Aconteceria certamente no Domingo, durante o fovoco anunciado para comemorar a presença em Tocaia Grande da mulher de Lupiscínio, cidadão merecedor.

A mulher de Lupiscínio, dona Ester, deslambida, enjoada, cabide de mazelas, não era dada a festas, nem sequer dançava. Sua diversão maior consistia em conversas com os vizinhos para comentar doenças e discutir a eficiência de mezinhas estrambóticas e de rezas infalíveis.

Durante anos dona Ester recusara-se a morar em Tocaia Grande, deixando-se ficar em Taquaras enquanto o marido e filho labutavam sem descanso nos cafundós do mundo.

 Por fim, notando que Lupiscínio rareava as idas à estação, mandando-lhe pelos tropeiros e por muito favor o necessário para as despesas, decidira vir passar uns dias com o ingrato e botar a bênção no rapazola - um menino quando acompanhara o pai para aprender com ele o ofício de carpina.

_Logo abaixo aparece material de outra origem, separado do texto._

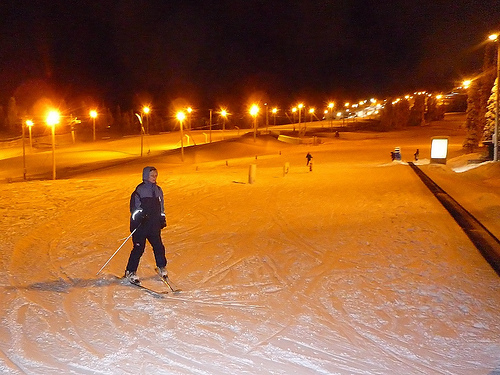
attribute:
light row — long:
[14, 89, 430, 183]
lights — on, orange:
[24, 91, 447, 180]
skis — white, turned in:
[108, 264, 183, 299]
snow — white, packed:
[2, 182, 498, 373]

Habilidoso e aplicado, Zinho pretendia chegar a marceneiro e retificar como fazia mestre Guido:

 - Carpinteiro, vírgula! Dobre a língua, sou mestre marceneiro.

Dona Ester não era de danças mas nem por isso o povo do lugar iria deixar de festejá-la. A ideia do arrasta-pé partira, aliás, do negro Tição, chegado, como por demais se sabe, a uma festinha, fosse qual fosse a natureza e o objectivo.

Sobretudo naquela ocasião: aproveitaria para tirar a limpo o que lhe era cada vez mais obscuro - para qual dos dois postulantes se inclinava a preferência de Diva, se é que havia preferência.

 Difícil de saber tratando-se de criatura tão mutável e caprichosa: ora oferecida em riso, ora de sobrolho carregado, a cara amarrada, ar de zanga.

Decidiu sozinho sobre a realização da festa, sem consultar a mais ninguém ao ver assomar no Caminho dos Burros a figura sempre bem-vinda de Pedro Cigano. Tratando-se de forró, quem iria se opor?

Há muito Pedro Cigano deixara de ser o único e adulado sanfoneiro a animar os dançarás do povoado. Aos domingos apareciam outros, acompanhados de violeiros e de tocadores de cavaquinho e gaita. Mas ainda consideravam-no o melhor de todos, sem contestação.